As the name says, it’s a web application environment with no load balance.

In the above diagram, a user directly connects to a web server which has no load balancing. If the web server breaks down, the user can not access the web server. And, if the number of users is trying to access the web server all at a time, they may experience a slow response and not access the server because the web server has no load balancing.

Layer 4 Load Balancing

Layer 4 Load Balancing is also known as Transport Layer Load Balancing. It has a reputation for its way of balancing the network traffic load with multiple web servers. It is based on IP address and port numbers. For example, when a user requests for domain.com/blog, the traffic will be sent to the backend that manages the requests for the respective domain on port 80.

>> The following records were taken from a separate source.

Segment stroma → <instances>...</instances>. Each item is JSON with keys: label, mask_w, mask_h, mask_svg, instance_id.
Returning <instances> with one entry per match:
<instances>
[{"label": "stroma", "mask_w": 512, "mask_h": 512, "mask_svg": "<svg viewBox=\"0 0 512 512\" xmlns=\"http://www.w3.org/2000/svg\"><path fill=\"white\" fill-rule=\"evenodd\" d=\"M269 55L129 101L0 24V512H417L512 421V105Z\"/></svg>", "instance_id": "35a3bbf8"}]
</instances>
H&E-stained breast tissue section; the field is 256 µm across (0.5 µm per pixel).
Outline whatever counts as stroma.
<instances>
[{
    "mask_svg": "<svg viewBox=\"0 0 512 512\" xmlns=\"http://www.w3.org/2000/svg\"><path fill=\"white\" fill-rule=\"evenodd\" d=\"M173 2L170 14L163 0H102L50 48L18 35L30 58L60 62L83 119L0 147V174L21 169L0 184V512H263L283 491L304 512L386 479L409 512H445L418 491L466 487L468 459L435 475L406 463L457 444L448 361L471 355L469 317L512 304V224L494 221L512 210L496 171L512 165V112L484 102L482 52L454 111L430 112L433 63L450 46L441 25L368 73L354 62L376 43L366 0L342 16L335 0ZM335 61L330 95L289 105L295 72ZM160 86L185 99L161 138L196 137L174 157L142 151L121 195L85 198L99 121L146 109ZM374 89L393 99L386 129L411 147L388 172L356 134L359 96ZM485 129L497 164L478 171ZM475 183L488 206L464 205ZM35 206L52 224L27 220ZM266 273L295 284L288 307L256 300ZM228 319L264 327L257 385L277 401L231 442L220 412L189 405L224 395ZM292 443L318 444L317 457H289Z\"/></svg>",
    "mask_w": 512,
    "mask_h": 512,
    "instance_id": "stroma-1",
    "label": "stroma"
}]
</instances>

In the above diagram, a user connects to a load balancer and then the request is sent to the web servers. The selected web server responds and sends back the content to the request immediately. Both the web servers have the same database to avoid sending the inappropriate content to the user.

Layer 7 Load Balancing

Layer 7 Load Balancing is also known as Application Layer Load Balancing. It has a reputation for a better-sophisticated way of balancing the network traffic load than Layer 4 load balancing. It is based on the content of the requests i.e., a request is sent to the web servers based on the content of the request. It is a beneficial and upgraded way of balancing the load because a user can use multiple web servers on the same domain and port.

Load Balancing Algorithms

Load balancing algorithms play a crucial role to determine which server will take place during load balancing. There are many algorithms to load balance the requests of a user across web server pools. HAProxy offers many algorithm options. Besides a load balancing algorithm, servers are allocated with a weight parameter to manage how often a web server is chosen compared to other web servers.

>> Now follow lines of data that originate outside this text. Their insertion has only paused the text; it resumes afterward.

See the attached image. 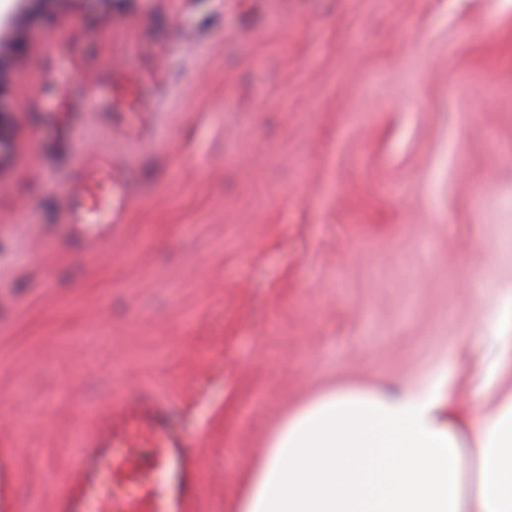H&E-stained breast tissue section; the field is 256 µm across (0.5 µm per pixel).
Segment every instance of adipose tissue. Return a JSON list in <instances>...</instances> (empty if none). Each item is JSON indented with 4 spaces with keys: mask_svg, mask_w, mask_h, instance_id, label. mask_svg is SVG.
<instances>
[{
    "mask_svg": "<svg viewBox=\"0 0 512 512\" xmlns=\"http://www.w3.org/2000/svg\"><path fill=\"white\" fill-rule=\"evenodd\" d=\"M476 417L443 412L439 384L325 389L292 412L248 480L238 512H512V310L488 338Z\"/></svg>",
    "mask_w": 512,
    "mask_h": 512,
    "instance_id": "1",
    "label": "adipose tissue"
}]
</instances>
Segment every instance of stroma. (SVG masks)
I'll use <instances>...</instances> for the list:
<instances>
[{
	"instance_id": "obj_1",
	"label": "stroma",
	"mask_w": 512,
	"mask_h": 512,
	"mask_svg": "<svg viewBox=\"0 0 512 512\" xmlns=\"http://www.w3.org/2000/svg\"><path fill=\"white\" fill-rule=\"evenodd\" d=\"M11 37L16 512H52L109 403L147 386L193 436L195 512H236L321 390L439 382L471 412L512 304V0H26ZM92 152L131 183L109 227L65 221Z\"/></svg>"
}]
</instances>
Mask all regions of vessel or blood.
I'll list each match as a JSON object with an SVG mask.
<instances>
[{
    "instance_id": "1",
    "label": "vessel or blood",
    "mask_w": 512,
    "mask_h": 512,
    "mask_svg": "<svg viewBox=\"0 0 512 512\" xmlns=\"http://www.w3.org/2000/svg\"><path fill=\"white\" fill-rule=\"evenodd\" d=\"M112 183L111 159L80 164L65 192L68 223L94 224L99 213H111ZM189 446V434L172 423L169 405L156 395L110 405L82 441L52 512H191L199 477ZM121 447L126 457L113 462V449ZM131 483L138 493H122Z\"/></svg>"
}]
</instances>
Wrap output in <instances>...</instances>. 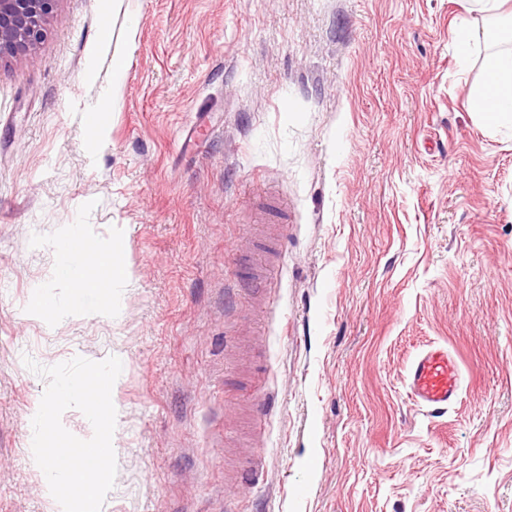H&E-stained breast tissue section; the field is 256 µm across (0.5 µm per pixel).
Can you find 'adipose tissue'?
Returning a JSON list of instances; mask_svg holds the SVG:
<instances>
[{
  "instance_id": "1",
  "label": "adipose tissue",
  "mask_w": 512,
  "mask_h": 512,
  "mask_svg": "<svg viewBox=\"0 0 512 512\" xmlns=\"http://www.w3.org/2000/svg\"><path fill=\"white\" fill-rule=\"evenodd\" d=\"M504 0H470L473 12L494 18V25L484 27L482 36L491 52L485 60L486 79L472 100L474 112L491 125L512 126V13L501 15ZM64 247L58 256L62 264L82 271L77 291L64 306L65 313L77 314L84 310L85 294L96 292L93 272L103 273L109 285L126 282L129 272L115 259L119 243L109 248L92 247L84 225H66L59 237Z\"/></svg>"
}]
</instances>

Below are a few commonly used algorithms.

roundrobin

This is the default algorithm to select servers in turns.

leastconn

This algorithm selects a web server with the least number of connections among all the web servers. It is highly recommended for more extended sessions.

Source

This algorithm selects a web server based on a user IP address or hash of the source IP address to make sure the user is connecting to the same server.

Sticky Sessions

Sticky sessions instruct a load balancer to process the request of a user with the same server that processed the previous request of the same user.

Health Check

HAProxy uses health checks to determine if a backend is available to process a request or not. This avoids removing a server manually from the backend if it is unavailable. The default health check is to try to establish a TCP connection to check if a backend server is available or not.

If a web server fails a health check, it can’t process the requests and will be disabled in the backend. Considering the worst case if all the web servers fail, the service will be unavailable until at least one of the web servers becomes healthy again.

High Availability

The load balancers we mentioned earlier, Layer 4 and Layer 5, works based on the method of directing traffic to a web server among many web servers. In both the methods, if a load balancer fails, it can’t process the requests and the end user can’t get the content at all. To overcome this issue, a high availability configuration is required to eliminate the single point of load balancer failure.

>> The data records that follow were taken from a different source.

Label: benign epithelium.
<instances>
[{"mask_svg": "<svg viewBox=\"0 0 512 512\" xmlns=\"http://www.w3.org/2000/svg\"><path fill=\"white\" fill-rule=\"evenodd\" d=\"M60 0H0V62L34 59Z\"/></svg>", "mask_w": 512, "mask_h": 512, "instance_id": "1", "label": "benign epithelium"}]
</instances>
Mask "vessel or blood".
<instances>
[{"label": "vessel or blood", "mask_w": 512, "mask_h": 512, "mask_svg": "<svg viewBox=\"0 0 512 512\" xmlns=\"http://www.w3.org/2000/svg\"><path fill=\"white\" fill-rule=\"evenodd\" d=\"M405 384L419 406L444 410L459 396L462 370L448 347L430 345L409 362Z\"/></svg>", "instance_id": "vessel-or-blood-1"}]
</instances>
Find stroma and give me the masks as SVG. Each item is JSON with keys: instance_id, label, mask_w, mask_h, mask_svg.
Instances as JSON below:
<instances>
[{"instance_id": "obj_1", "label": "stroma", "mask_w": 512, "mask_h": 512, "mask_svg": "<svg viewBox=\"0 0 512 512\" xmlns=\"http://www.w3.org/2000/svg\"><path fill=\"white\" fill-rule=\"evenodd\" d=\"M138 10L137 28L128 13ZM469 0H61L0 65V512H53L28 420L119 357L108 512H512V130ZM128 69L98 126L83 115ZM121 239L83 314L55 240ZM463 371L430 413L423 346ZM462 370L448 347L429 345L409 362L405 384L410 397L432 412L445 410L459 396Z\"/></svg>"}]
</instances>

In the above diagram, it is explicitly described the functionality of two load balancers (you can add multiple load balancers). Both the load balancers are in action, but one is in active mode and the other is in passive mode. If you have added multiple load balancers, only one will be in active mode and the remaining will be in passive mode. When a user accesses a website, the request will go the active load balancer through the external IP address. If the active load balancer fails, the failover mechanism identifies it and automatically reassigns the IP address to one of the passive load balancers.

Conclusion

In this article, we have given the introduction to HAProxy and load balancing concepts which can help you improve the performance and reliability of your web server environment.